第19話 ランクBカルエVSランクAレンフェ

 パシッパシッパシッ!! というチープな音とともに、カルエとルキアはあらかた片付け終えた。


「やっぱり、大したヤツは配置してなかったみたいだね」

「これだけの大規模取引なのに、雑魚しか置かないっておかしくないかしら──」


 刹那、ルキアはシックス・センスで危険を感じ取った。彼女は伏せるが、すでに遅かった。


「ルキア!!」


 銃弾が右肩に当たり、金髪碧眼の美人ルキアは、苦悶の表情で入口付近を指差す。


「よう」


 カルエは、原作でも見慣れた男を眼で捉える。


「とりあえず、オマエら壁のシミ確定だ」


 スキンヘッドの黒人、レンフェがカルエを指差す。

 レンフェ。ブルームーンの特攻隊長であり、その戦闘能力はランクが『A』であることもあり、非常に高い。


「ルキア、しっかりしろ!」


 だが、カルエの中の少年は、レンフェよりもルキアに目を捕られている。苦しみ、息も絶え絶えの彼女を放ってはおけないのである。


「おい、女の心配してるんじゃねェよ。──なあ!!」


 レンフェは、『XM350』という軽機関銃で、カルエも撃ち殺そうと銃を傾ける。銃弾が放たれた。

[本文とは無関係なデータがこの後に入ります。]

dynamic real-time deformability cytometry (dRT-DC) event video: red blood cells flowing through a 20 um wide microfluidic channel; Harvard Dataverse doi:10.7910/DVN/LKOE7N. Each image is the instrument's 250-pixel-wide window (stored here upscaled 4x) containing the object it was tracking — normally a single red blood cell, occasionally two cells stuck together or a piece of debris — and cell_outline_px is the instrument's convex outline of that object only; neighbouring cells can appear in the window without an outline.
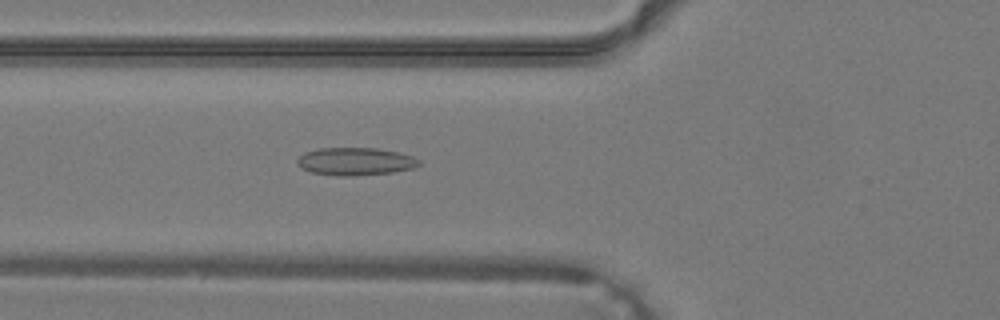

 しかし、カルエは寸のところで銃弾を改造済みの右腕で受け止めた。彼は地上に降り立ち、レンフェとの対決に挑んでいく。


「おう、やはり右腕は改造してあったか。こんなおもちゃじゃ、貫けそうにもないな」

「……、ブルームーンの特攻隊長さんよ、アンタのギアは『オートエイム』だろ? あと両足を改造してある」

「良く知ってるな。誰から訊いたんだ?」

「ああ、そうだな──」


 カルエは小型ブースター付きの脚で彼との間合いを狭める。


「おいおい!! 撃ってくださいと言わんばかりだな!!」

「ああ、撃ってみろよ」

「上等だ!!」


 レンフェはカルエの頭に照準を合わせる。彼のギア『オートエイム』は、絶対に標的を逃さない。一度ロックオンした相手は、たとえ標的に背を向けようと直撃する。だから彼は、犬歯が見えるほどに笑い、トリガーを引いた。


 だが、


「オマエ、馬鹿だなぁ」


 カルエは、レンフェとの間合いを詰め切り、彼の腹部を改造してある右手で殴った。


「ごはあァ──!!?」

「ヒトを撃つときは、頭なんて狙わないんだよ。胴体を狙うんだ。そうじゃなきゃ当たらないからな」

「てめ、てめェ!? なんで『オートエイム』が発動しねェ!?」

「オマエ、おれがオルタナって豚野郎から奪ったギア知らないのか?」


 カルエが現在所持しているギア『無効化』は、能力で動いているものを無効にする。カルエに向け、ギアの能力を使い攻撃した時点で、『オートエイム』の化けの皮が剥がれていたのだ。


「おれのギアは、相手のギアが動いてる時点で効果を発揮する。オマエはギアを使っておれを撃ち殺そうとしたから、全部空砲に終わったってわけさ」


 レンフェは殴られ、『XM350』を手放してしまった。カルエはそれを咄嗟に拾い、レンフェの胴体に向けて引き金を引いた。